→ **EXERCISE INSTRUCTIONS**: Reproduce the records below exactly, but only between the lines holding "Rendered at 1241 by 1754 pixels." and "Identify the document", inclusive.

→ **SOURCE DATA**:
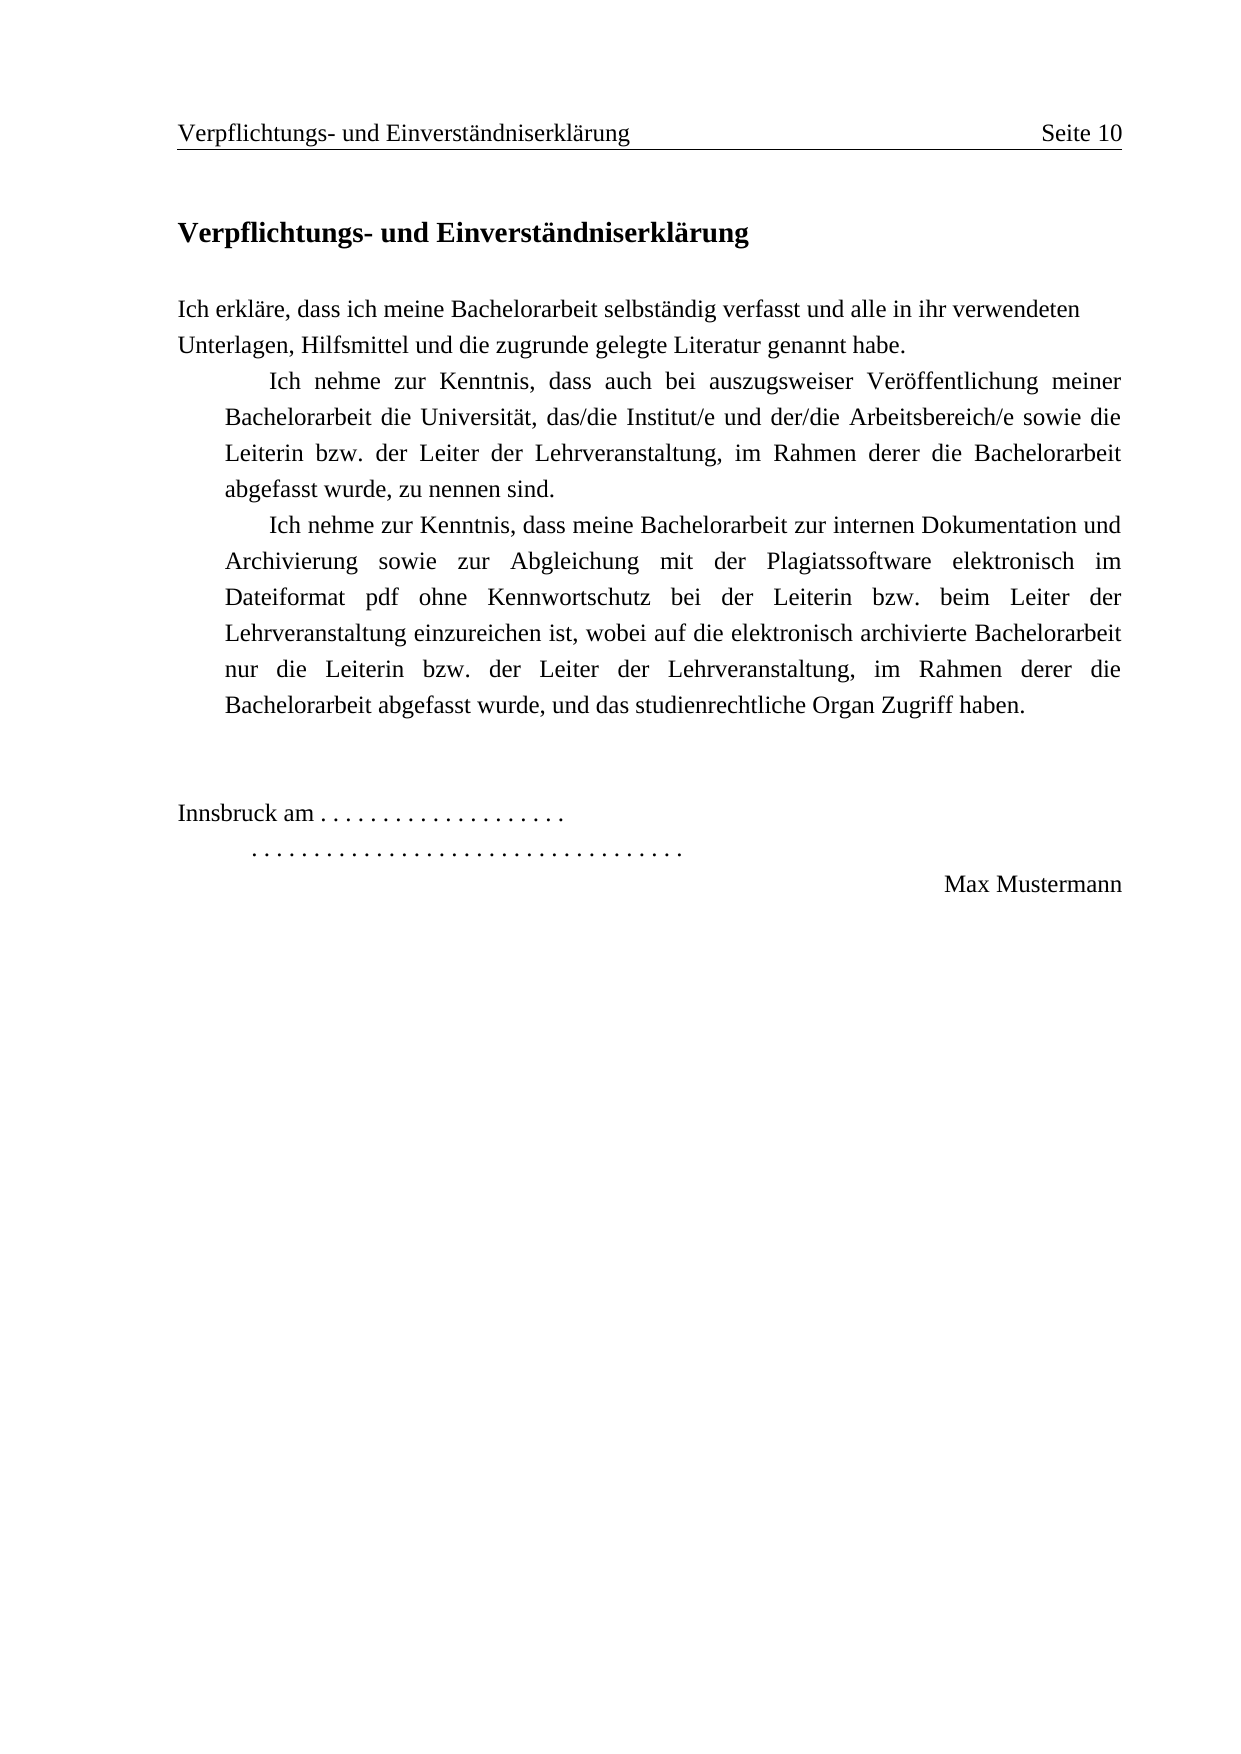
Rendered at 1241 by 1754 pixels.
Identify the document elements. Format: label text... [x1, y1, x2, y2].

---

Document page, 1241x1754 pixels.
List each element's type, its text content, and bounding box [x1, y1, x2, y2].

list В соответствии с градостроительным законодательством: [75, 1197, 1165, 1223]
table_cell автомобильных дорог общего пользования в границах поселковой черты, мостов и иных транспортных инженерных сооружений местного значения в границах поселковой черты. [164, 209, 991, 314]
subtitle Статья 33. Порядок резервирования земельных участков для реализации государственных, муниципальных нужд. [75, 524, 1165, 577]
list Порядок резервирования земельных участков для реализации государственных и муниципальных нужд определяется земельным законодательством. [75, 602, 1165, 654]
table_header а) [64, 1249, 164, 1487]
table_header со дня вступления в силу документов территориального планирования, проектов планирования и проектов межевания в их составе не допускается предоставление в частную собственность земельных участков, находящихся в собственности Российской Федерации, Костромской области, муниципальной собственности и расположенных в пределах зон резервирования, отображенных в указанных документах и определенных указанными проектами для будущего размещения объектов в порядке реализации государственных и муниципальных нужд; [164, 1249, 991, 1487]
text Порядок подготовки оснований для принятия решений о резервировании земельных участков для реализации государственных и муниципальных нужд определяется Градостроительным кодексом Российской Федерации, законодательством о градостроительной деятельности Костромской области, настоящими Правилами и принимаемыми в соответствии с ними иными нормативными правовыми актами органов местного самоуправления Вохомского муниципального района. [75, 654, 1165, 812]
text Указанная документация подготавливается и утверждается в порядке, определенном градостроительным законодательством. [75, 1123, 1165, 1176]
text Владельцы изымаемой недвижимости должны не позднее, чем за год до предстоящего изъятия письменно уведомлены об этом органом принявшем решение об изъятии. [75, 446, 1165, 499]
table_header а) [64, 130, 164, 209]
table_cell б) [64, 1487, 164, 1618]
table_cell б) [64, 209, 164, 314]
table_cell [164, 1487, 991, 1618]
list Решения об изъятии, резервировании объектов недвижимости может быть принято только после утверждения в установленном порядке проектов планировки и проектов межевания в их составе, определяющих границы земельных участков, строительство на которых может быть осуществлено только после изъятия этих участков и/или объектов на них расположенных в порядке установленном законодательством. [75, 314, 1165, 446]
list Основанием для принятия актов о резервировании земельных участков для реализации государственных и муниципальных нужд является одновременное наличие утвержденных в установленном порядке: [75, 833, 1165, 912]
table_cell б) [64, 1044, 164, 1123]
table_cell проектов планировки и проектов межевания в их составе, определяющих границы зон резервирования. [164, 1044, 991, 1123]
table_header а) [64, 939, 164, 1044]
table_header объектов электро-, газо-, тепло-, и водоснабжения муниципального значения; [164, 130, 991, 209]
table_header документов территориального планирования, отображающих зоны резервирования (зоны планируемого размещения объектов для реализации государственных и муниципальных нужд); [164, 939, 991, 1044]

→ **RESULT**:
Rendered at 1241 by 1754 pixels.
Identify the document elements. Format: label text... [x1, y1, x2, y2].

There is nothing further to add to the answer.